## JOB
Gather and copy every line of the records that contains the string "логотипа". Case counts.

## ENTRIES SUPPLIED
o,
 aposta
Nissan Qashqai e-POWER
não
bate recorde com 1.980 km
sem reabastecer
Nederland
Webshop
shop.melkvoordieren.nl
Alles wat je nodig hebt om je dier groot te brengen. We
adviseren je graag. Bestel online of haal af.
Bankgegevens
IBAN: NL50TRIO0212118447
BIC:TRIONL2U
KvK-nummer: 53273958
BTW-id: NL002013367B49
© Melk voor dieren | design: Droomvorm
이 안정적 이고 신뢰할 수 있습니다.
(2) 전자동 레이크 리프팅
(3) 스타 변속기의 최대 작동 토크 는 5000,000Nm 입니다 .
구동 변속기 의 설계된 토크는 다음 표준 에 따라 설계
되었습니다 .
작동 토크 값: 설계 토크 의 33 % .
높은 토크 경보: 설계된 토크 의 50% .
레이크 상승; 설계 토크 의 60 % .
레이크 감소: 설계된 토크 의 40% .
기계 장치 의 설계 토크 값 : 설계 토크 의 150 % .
--
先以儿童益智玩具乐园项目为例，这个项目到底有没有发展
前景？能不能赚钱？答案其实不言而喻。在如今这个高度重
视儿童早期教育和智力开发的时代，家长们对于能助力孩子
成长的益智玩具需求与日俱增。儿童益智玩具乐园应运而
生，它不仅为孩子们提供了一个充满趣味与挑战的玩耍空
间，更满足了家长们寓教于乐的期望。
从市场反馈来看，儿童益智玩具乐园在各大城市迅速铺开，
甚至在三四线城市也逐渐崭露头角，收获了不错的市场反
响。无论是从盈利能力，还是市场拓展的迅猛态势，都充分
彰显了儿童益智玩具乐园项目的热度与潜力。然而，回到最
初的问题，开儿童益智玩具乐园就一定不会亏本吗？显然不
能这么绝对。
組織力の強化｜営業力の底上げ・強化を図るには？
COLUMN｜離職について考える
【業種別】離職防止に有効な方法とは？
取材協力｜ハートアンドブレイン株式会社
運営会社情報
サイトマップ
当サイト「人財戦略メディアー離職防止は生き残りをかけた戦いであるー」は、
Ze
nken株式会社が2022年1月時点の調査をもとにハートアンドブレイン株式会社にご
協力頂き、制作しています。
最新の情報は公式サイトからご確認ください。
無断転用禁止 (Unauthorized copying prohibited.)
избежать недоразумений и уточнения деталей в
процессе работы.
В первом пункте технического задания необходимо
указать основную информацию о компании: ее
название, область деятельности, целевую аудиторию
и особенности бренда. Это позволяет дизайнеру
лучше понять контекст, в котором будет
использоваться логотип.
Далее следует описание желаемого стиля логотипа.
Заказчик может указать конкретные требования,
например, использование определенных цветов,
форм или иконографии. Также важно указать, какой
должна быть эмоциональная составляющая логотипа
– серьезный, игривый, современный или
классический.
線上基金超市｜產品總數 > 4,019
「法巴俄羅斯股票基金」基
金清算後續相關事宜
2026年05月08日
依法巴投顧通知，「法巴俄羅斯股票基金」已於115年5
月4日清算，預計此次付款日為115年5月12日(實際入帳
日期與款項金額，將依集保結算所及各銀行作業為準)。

## ANSWER FOR THIS EXERCISE
Далее следует описание желаемого стиля логотипа.
должна быть эмоциональная составляющая логотипа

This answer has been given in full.